SELECTED PASSAGE:
Time series data modelling with Scylla

Hello!

I am trying to learn better data modelling with Scylla and wanted to understand what would be the optimal setup for a time-series use-case..As an example, let’s say I have data coming in from multiple sensors (each sensor has a unique ID) for a few hours everyday (at 20k rps).. I need to store the sensor data itself in a table and also store 10s, 1min, 10min, 1hour, 1d, 1w, 1month, 1year aggregates, (first, last, min, max, avg) – which the ingestor will compute and INSERT.

  1. For the raw sensor data, I think a good setup would be to have sensor_raw table with PRIMARY KEY ((sensor_id, date), timestamp) (order by desc) ?

  2. For the aggregates,

    1. i could have a single aggregates table with PRIMARY KEY ((sensor_id, period), timestamp) (order by desc).. but i believe this would be bad since the partition will keep growing forever.

    2. I could have a single aggregates table with PRIMARY KEY ((sensor_id, period, date), timestamp) … this is probably better from a partition size perspective. but for higher periods like 1d, 1w, 1month, etc, client side logic would be very messy and i would have to force a single compaction strategy for all partitions..

DATA LISTING:
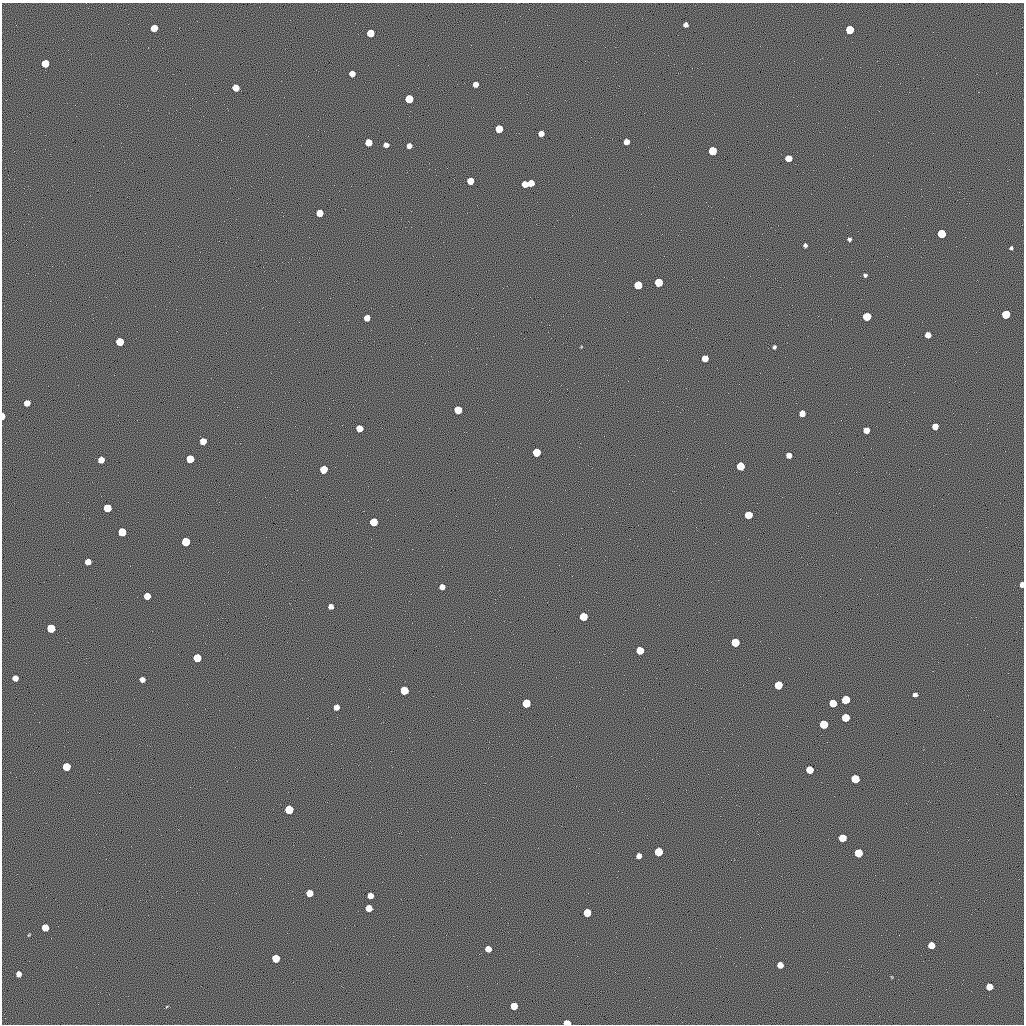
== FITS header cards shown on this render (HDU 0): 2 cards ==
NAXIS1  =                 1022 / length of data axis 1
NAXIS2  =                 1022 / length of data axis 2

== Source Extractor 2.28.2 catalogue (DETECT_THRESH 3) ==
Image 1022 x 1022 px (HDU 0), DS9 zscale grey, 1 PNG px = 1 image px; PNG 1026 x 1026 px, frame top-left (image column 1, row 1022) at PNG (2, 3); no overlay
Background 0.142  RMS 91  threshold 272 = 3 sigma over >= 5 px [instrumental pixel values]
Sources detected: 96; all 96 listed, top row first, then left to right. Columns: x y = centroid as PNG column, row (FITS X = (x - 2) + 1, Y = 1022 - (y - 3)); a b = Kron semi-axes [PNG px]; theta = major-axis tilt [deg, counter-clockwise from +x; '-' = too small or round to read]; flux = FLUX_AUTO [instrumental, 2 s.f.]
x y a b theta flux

WHAT THIS TASK INVOLVES: Repeat the forum post on time-series modeling in Scylla from "I am trying" up to and including "(order by desc) ?". The rows are separate material and are not part of the forum post.

FINISHED ANSWER:
I am trying to learn better data modelling with Scylla and wanted to understand what would be the optimal setup for a time-series use-case..As an example, let’s say I have data coming in from multiple sensors (each sensor has a unique ID) for a few hours everyday (at 20k rps).. I need to store the sensor data itself in a table and also store 10s, 1min, 10min, 1hour, 1d, 1w, 1month, 1year aggregates, (first, last, min, max, avg) – which the ingestor will compute and INSERT.

  1. For the raw sensor data, I think a good setup would be to have sensor_raw table with PRIMARY KEY ((sensor_id, date), timestamp) (order by desc) ?